TASK INSTRUCTIONS :: Would you reproduce every record exactly, leaving out the pictures?

(Records from a dataset)
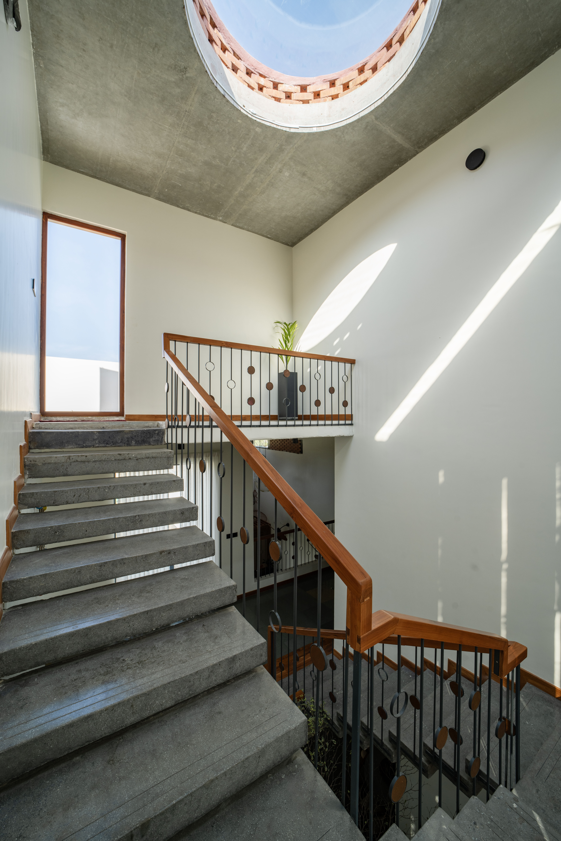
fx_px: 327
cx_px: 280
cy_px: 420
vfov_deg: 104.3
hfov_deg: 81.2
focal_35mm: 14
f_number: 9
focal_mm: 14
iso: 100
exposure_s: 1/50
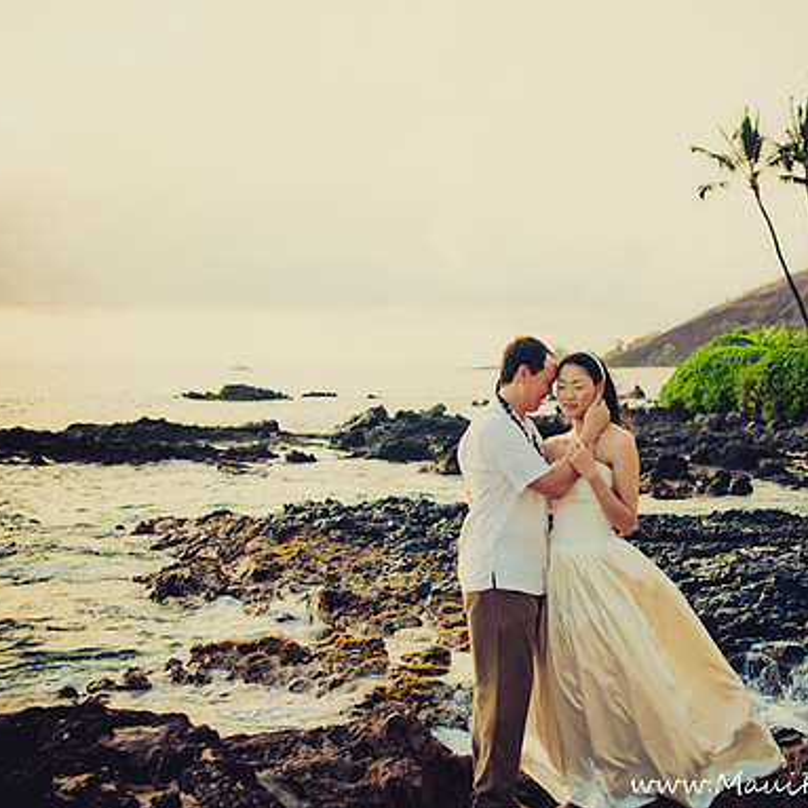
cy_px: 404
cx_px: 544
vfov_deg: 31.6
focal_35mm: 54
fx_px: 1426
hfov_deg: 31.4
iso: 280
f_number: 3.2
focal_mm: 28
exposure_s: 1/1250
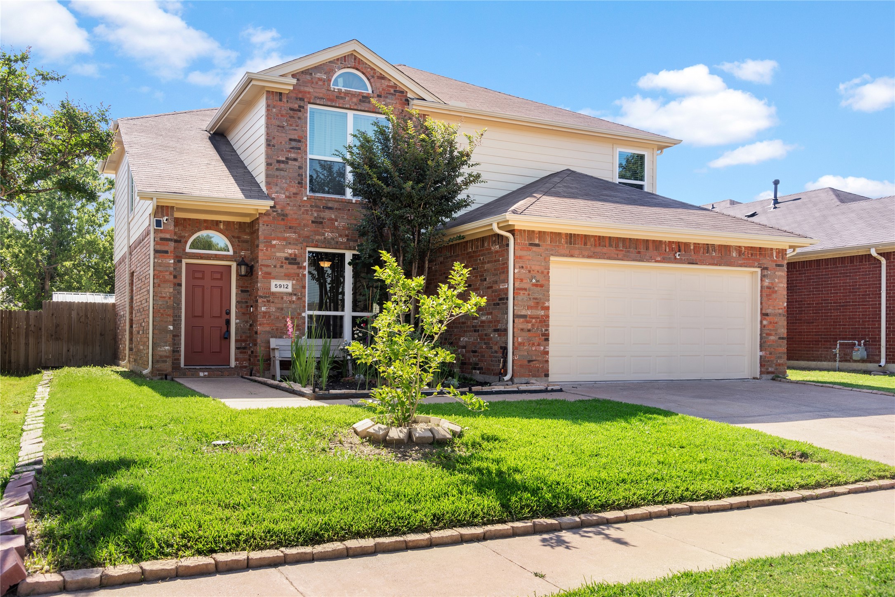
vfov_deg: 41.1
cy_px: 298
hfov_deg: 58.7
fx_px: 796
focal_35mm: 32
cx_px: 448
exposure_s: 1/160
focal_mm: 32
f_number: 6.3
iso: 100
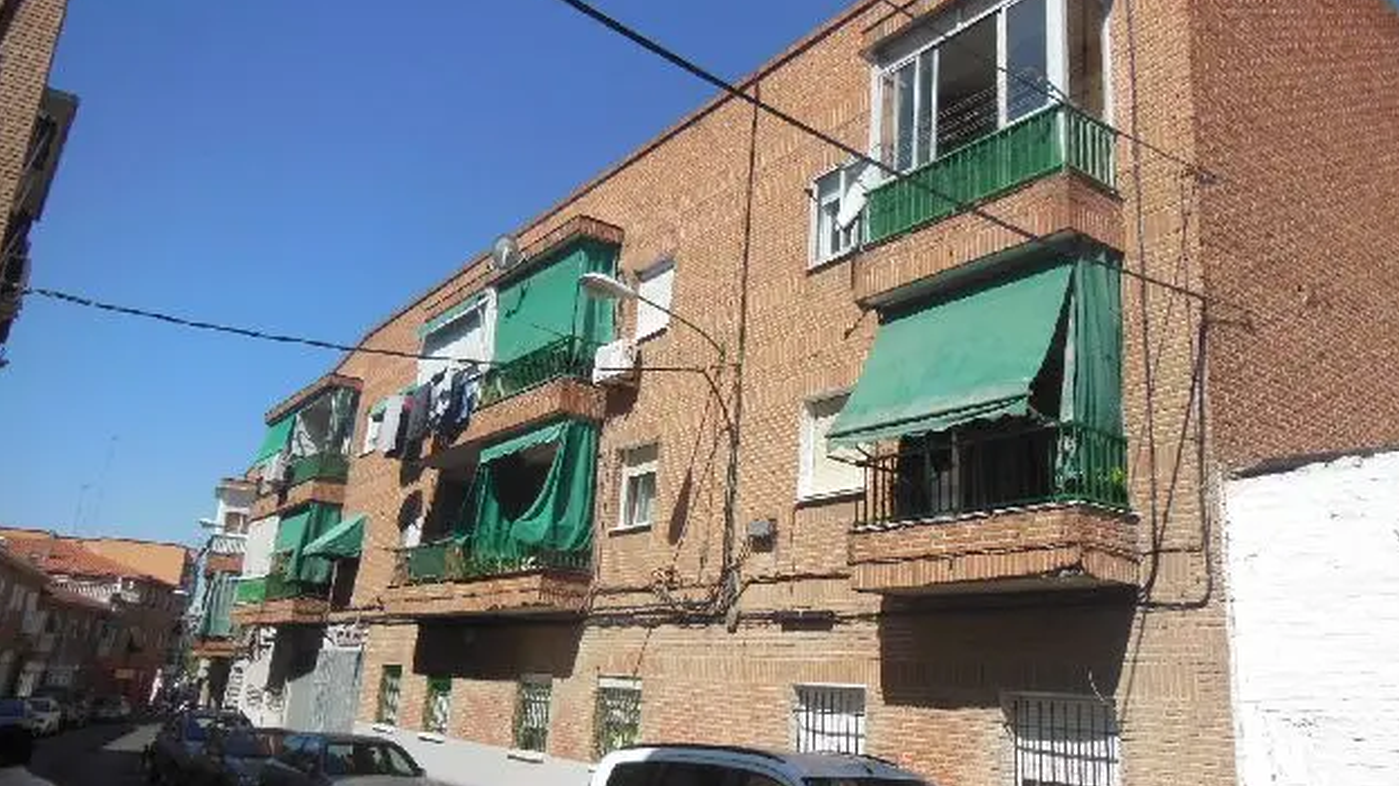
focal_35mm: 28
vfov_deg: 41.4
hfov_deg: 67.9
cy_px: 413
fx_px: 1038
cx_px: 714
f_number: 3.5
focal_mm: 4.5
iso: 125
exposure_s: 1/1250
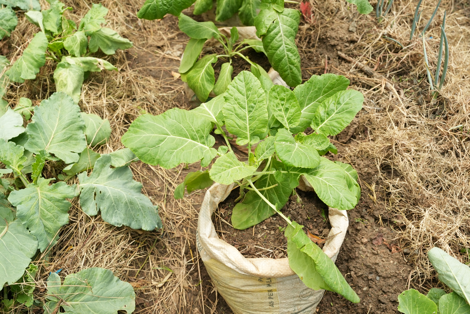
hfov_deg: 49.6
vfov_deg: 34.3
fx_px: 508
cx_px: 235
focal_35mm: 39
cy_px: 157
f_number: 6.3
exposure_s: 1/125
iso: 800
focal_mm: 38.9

TASK SOLUTION ::
fx_px: 327
cx_px: 280
cy_px: 420
vfov_deg: 104.3
hfov_deg: 81.2
focal_35mm: 14
f_number: 9
focal_mm: 14
iso: 100
exposure_s: 1/50
cy_px: 404
cx_px: 544
vfov_deg: 31.6
focal_35mm: 54
fx_px: 1426
hfov_deg: 31.4
iso: 280
f_number: 3.2
focal_mm: 28
exposure_s: 1/1250
vfov_deg: 41.1
cy_px: 298
hfov_deg: 58.7
fx_px: 796
focal_35mm: 32
cx_px: 448
exposure_s: 1/160
focal_mm: 32
f_number: 6.3
iso: 100
focal_35mm: 28
vfov_deg: 41.4
hfov_deg: 67.9
cy_px: 413
fx_px: 1038
cx_px: 714
f_number: 3.5
focal_mm: 4.5
iso: 125
exposure_s: 1/1250
hfov_deg: 49.6
vfov_deg: 34.3
fx_px: 508
cx_px: 235
focal_35mm: 39
cy_px: 157
f_number: 6.3
exposure_s: 1/125
iso: 800
focal_mm: 38.9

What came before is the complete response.